# have i found it?????



## lily (May 16, 2011)

well after 3 months of raw feeding,and adding immune boosters to my dogs meals which mainly consists of ox heart,liver,kidney,pork ribs,chicken backs,keeping her off the carpets and grass her belly and pits are all but clear,minimal scratching ,fingers crossed ive found the culprit,i will introduce carpet in a few days to see how she goes ,then if shes ok ,the grass will be tested,fingers crossed she can be itch free,but i do think the raw has boosted her immune system ,karen


----------



## Mollygirl (May 14, 2011)

I've been trying to keep up with your posts, the last thing I read was fish. Did you decide against fish? I also noticed that Molly had lots of spots on her belly after playing outside. I was thinking maybe chiggers. I hope you figure out what is causing the outbreaks.


----------



## lily (May 16, 2011)

i no longer feed fish for now,i will try her again when i def figure out wether its the grass or the carpet ,karen


----------



## magicre (Apr 7, 2010)

one little tiny piece of good news....she's only been on raw for three months.

as time goes by, her immune system will get stronger.


----------



## lily (May 16, 2011)

thats so reassuring magicre ,i really believe the raw is kicking in now,its very hard to make her stay in the kitchen on her own tho,the good news is that if it is the carpet ,shes sleeping on a different carpet sample and having no adverse effects so i know what to go for when i replace the one shes allergic to,karen


----------



## magicre (Apr 7, 2010)

lily said:


> thats so reassuring magicre ,i really believe the raw is kicking in now,its very hard to make her stay in the kitchen on her own tho,the good news is that if it is the carpet ,shes sleeping on a different carpet sample and having no adverse effects so i know what to go for when i replace the one shes allergic to,karen


full transition, i am finding, takes about a year.....we are about three months over a year and i feel like they are just stabilising now...

she may always have some allergies, but i'll bet that some she has now, she won't have later...


----------

» **Source information**
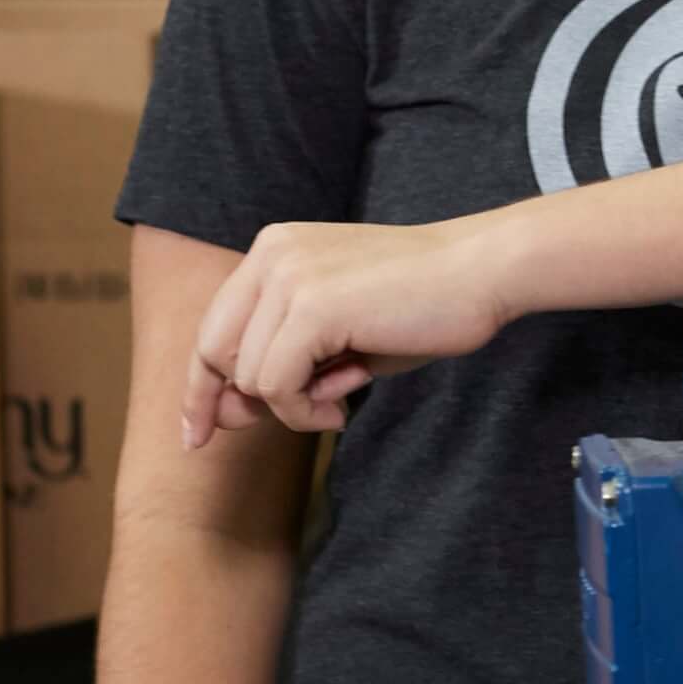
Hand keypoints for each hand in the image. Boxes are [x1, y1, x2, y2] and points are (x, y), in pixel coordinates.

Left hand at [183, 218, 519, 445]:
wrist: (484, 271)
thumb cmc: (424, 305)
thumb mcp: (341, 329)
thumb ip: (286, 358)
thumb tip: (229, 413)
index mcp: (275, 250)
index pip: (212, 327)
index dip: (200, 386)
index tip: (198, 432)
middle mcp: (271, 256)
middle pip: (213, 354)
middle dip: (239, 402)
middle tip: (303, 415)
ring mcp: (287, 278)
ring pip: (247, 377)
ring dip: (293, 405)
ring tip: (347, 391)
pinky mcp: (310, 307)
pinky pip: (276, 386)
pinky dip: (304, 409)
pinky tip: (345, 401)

» **Activity A**
In the forum thread above the rows, rewrite the paragraph beginning "well after 3 months of raw feeding" as a short bulleted list that keeps its main facts.
» **Activity B**
Copy the forum thread word for word, from "full transition, i" up to and including "won't have later...".

» **Exercise response A**
- The dog has had 3 months of raw feeding, with immune boosters added to her meals.
- The meals are mainly ox heart, liver, kidney, pork ribs and chicken backs.
- She has been kept off the carpets and grass. Her belly and pits are all but clear, with minimal scratching.
- The carpet will be reintroduced in a few days. If she is fine, the grass will be tested next.
- The poster believes the raw diet has boosted her immune system.

» **Exercise response B**
full transition, i am finding, takes about a year.....we are about three months over a year and i feel like they are just stabilising now...

she may always have some allergies, but i'll bet that some she has now, she won't have later...